Despite these significant speculations, many investors may be interested in NFT for purely artistic reasons, acting as collectors.

In addition, for example, several rare projects have recently been developed to combine NFT and art through a museum. This is the case of the Private Museum project, which offers works of art by various artists in the form of NFT and available in the Metaworld. NFTs may also have a more selfless dimension and a goal close to the traditional art market.

Also read our article Metaverse: how to invest in a fictional universe related to NFT and cryptocurrencies?

Investing in cryptocurrency NFT is dangerous

However, NFT is not risk-free!

The main risk is the partial or complete loss of your investment. Indeed, the NFT market is a very volatile market with the risks of large sudden fluctuations in NFT prices and the prices of cryptocurrencies used to exchange them. In addition, from the beginning of 2022, the NFT market is experiencing a significant slowdown.

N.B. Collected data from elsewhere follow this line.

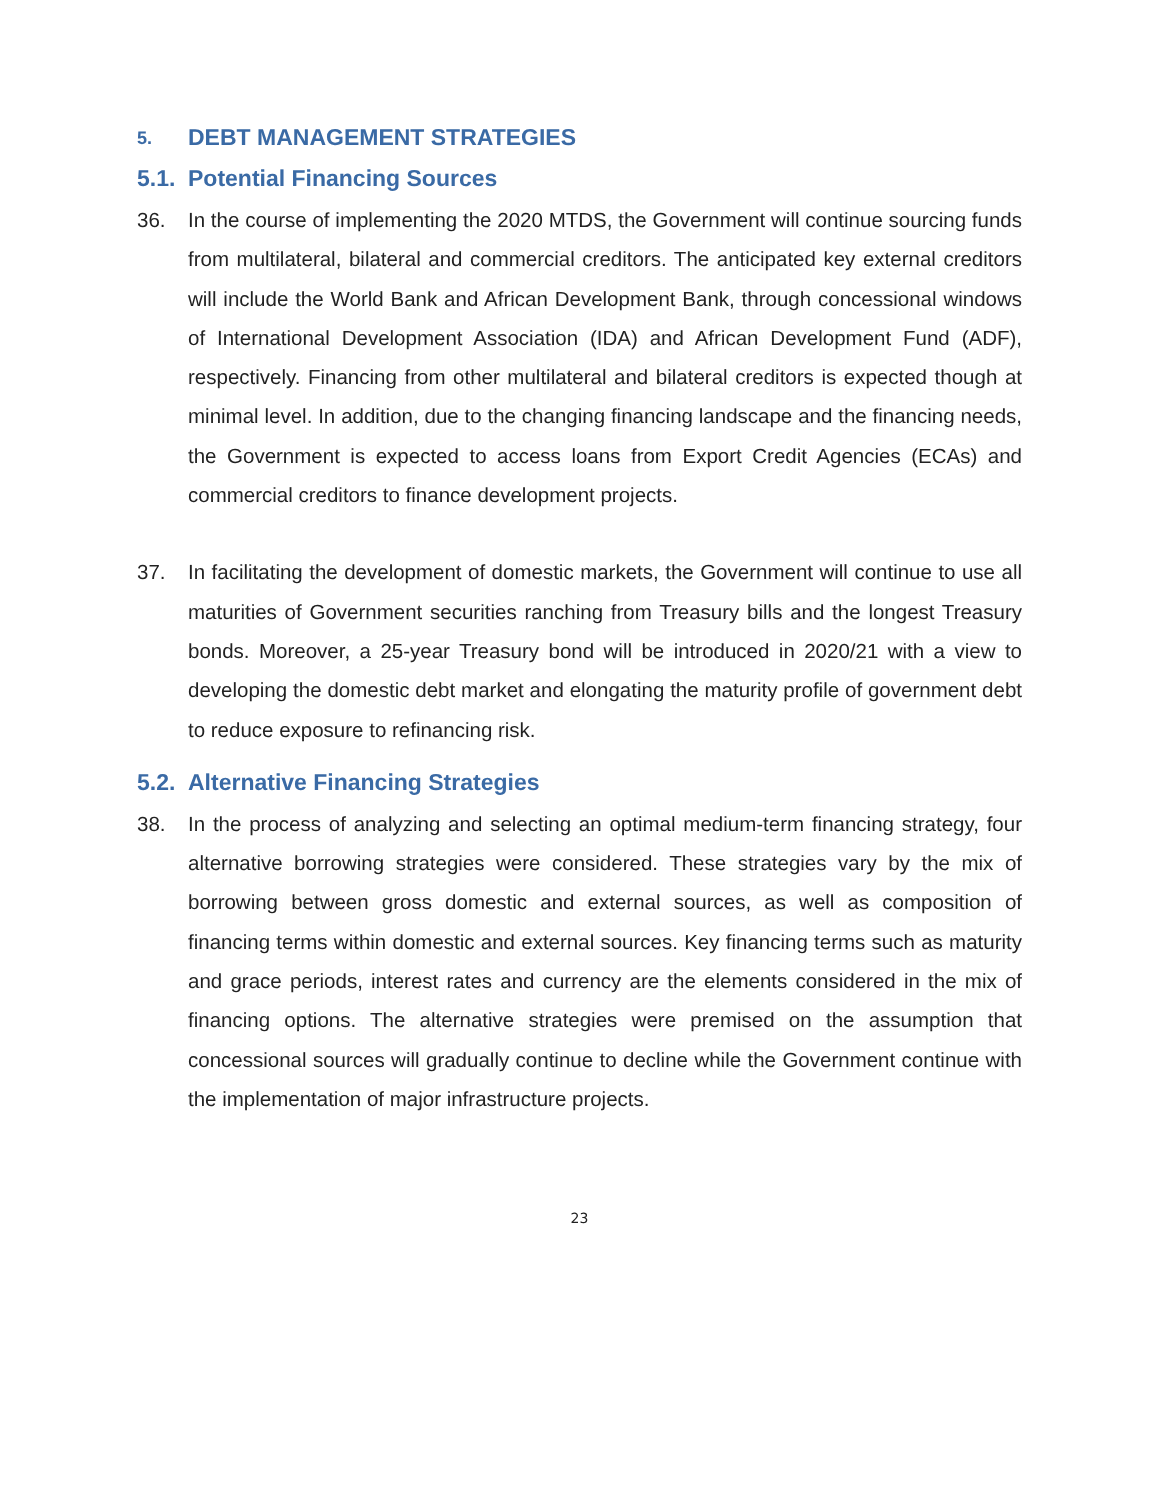5. DEBT MANAGEMENT STRATEGIES
5.1. Potential Financing Sources
36. In the course of implementing the 2020 MTDS, the Government will continue sourcing funds from multilateral, bilateral and commercial creditors. The anticipated key external creditors will include the World Bank and African Development Bank, through concessional windows of International Development Association (IDA) and African Development Fund (ADF), respectively. Financing from other multilateral and bilateral creditors is expected though at minimal level. In addition, due to the changing financing landscape and the financing needs, the Government is expected to access loans from Export Credit Agencies (ECAs) and commercial creditors to finance development projects.
37. In facilitating the development of domestic markets, the Government will continue to use all maturities of Government securities ranching from Treasury bills and the longest Treasury bonds. Moreover, a 25-year Treasury bond will be introduced in 2020/21 with a view to developing the domestic debt market and elongating the maturity profile of government debt to reduce exposure to refinancing risk.
5.2. Alternative Financing Strategies
38. In the process of analyzing and selecting an optimal medium-term financing strategy, four alternative borrowing strategies were considered. These strategies vary by the mix of borrowing between gross domestic and external sources, as well as composition of financing terms within domestic and external sources. Key financing terms such as maturity and grace periods, interest rates and currency are the elements considered in the mix of financing options. The alternative strategies were premised on the assumption that concessional sources will gradually continue to decline while the Government continue with the implementation of major infrastructure projects.
23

Another significant risk is the presence of fakes or imitations. The risk of copyright theft remains high with the creation of NFT, and many “creators” can pretend to be famous artists. For NFTs backed by real jobs, there may be a correlation between the price of real work and the price of NFT that represents it.

Finally, Crypto NFT may be associated with fraud and price manipulation. Some cases of “urgent trading” on NFT Crypto have indeed been identified. In this situation, the creator of NFT artificially inflates the price of NFT by consistently reselling his NFT between his own accounts, which encourages other agents to buy NFT at a price that is not his market price.

Read also our guide to bitcoins and virtual currencies: how to invest in cryptocurrency in 2022?

Image source: Freepik

All our information is general in nature. They do not take into account your personal situation and are in no way personalized recommendations for transactions and cannot be likened to financial investment advisory services or any incentive to buy or sell instruments. The reader is solely responsible for the use of the information provided without the possibility of contacting the publisher Cafedelabourse.com. The liability of the publisher Cafedelabourse.com can in no way be held liable in the event of error, omission or improper investment.